WHAT THE EXERCISE ASKS: Duplicate the listing's lines word for word, from its first line through the line that contains "ae版本转换，ae高版本转换", with both end lines included.

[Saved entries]
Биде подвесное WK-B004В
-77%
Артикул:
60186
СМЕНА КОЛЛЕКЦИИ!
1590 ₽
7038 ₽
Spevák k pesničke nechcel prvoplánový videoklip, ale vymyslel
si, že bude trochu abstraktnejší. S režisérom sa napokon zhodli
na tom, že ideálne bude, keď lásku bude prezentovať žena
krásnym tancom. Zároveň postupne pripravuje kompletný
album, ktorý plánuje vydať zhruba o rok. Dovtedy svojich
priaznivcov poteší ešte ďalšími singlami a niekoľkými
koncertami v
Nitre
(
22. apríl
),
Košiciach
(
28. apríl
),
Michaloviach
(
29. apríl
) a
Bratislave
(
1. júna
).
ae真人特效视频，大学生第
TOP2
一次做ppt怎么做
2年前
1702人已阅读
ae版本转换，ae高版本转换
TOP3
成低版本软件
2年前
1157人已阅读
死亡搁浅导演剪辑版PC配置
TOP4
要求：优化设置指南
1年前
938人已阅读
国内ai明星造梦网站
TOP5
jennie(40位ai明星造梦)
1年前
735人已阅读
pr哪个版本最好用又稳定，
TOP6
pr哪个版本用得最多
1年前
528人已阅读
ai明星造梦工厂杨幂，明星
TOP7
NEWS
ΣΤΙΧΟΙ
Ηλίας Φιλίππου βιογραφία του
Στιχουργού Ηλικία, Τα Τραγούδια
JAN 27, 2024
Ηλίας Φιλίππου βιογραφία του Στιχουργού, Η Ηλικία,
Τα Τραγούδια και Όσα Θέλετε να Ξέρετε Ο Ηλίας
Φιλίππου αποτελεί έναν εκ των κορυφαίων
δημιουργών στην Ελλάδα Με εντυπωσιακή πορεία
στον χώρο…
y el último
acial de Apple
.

THE COMPLETED TASK:
Биде подвесное WK-B004В
-77%
Артикул:
60186
СМЕНА КОЛЛЕКЦИИ!
1590 ₽
7038 ₽
Spevák k pesničke nechcel prvoplánový videoklip, ale vymyslel
si, že bude trochu abstraktnejší. S režisérom sa napokon zhodli
na tom, že ideálne bude, keď lásku bude prezentovať žena
krásnym tancom. Zároveň postupne pripravuje kompletný
album, ktorý plánuje vydať zhruba o rok. Dovtedy svojich
priaznivcov poteší ešte ďalšími singlami a niekoľkými
koncertami v
Nitre
(
22. apríl
),
Košiciach
(
28. apríl
),
Michaloviach
(
29. apríl
) a
Bratislave
(
1. júna
).
ae真人特效视频，大学生第
TOP2
一次做ppt怎么做
2年前
1702人已阅读
ae版本转换，ae高版本转换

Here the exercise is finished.